# Task instructions
Look through the entries for the string "Division" and copy every line where it shows up.

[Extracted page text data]
######

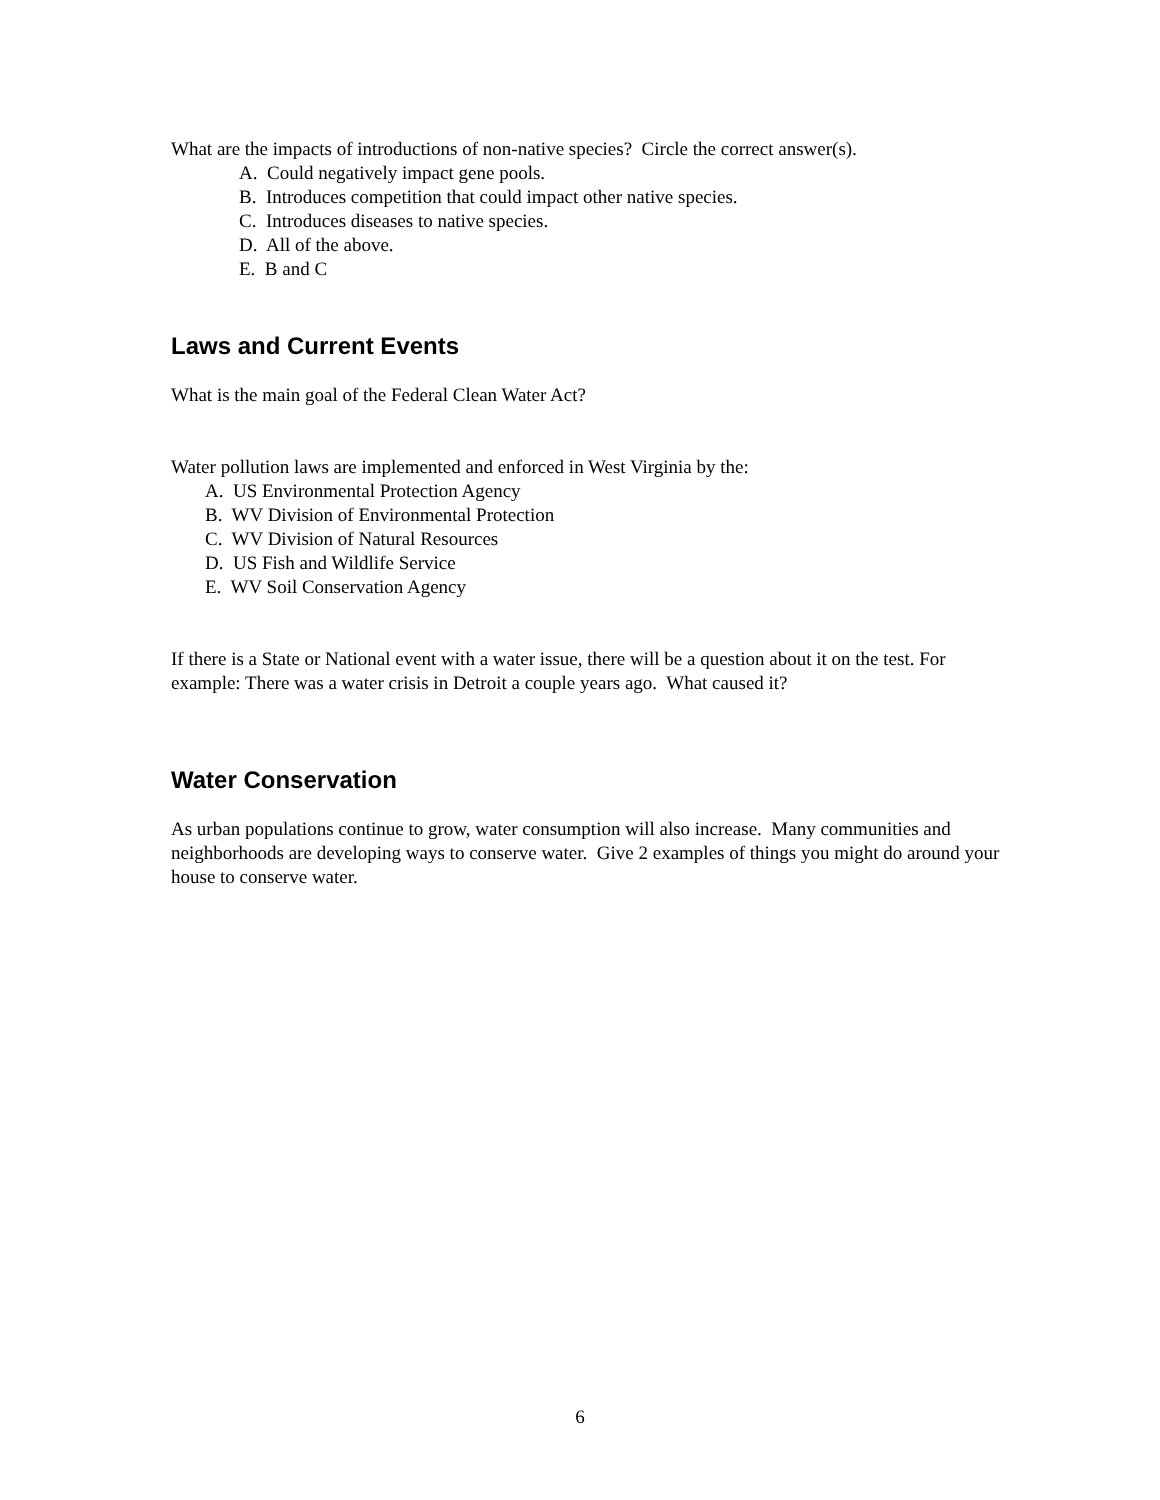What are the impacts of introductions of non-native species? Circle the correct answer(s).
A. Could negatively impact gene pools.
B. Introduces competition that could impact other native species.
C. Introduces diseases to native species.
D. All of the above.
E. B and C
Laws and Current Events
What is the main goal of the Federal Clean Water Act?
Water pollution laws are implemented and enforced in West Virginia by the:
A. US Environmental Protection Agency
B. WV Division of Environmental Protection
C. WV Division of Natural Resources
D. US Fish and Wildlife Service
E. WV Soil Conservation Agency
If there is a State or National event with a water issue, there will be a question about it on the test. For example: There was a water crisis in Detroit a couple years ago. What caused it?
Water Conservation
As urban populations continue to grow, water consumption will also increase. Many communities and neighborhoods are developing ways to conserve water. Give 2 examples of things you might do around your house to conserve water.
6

######

# Answer to this task
B. WV Division of Environmental Protection
C. WV Division of Natural Resources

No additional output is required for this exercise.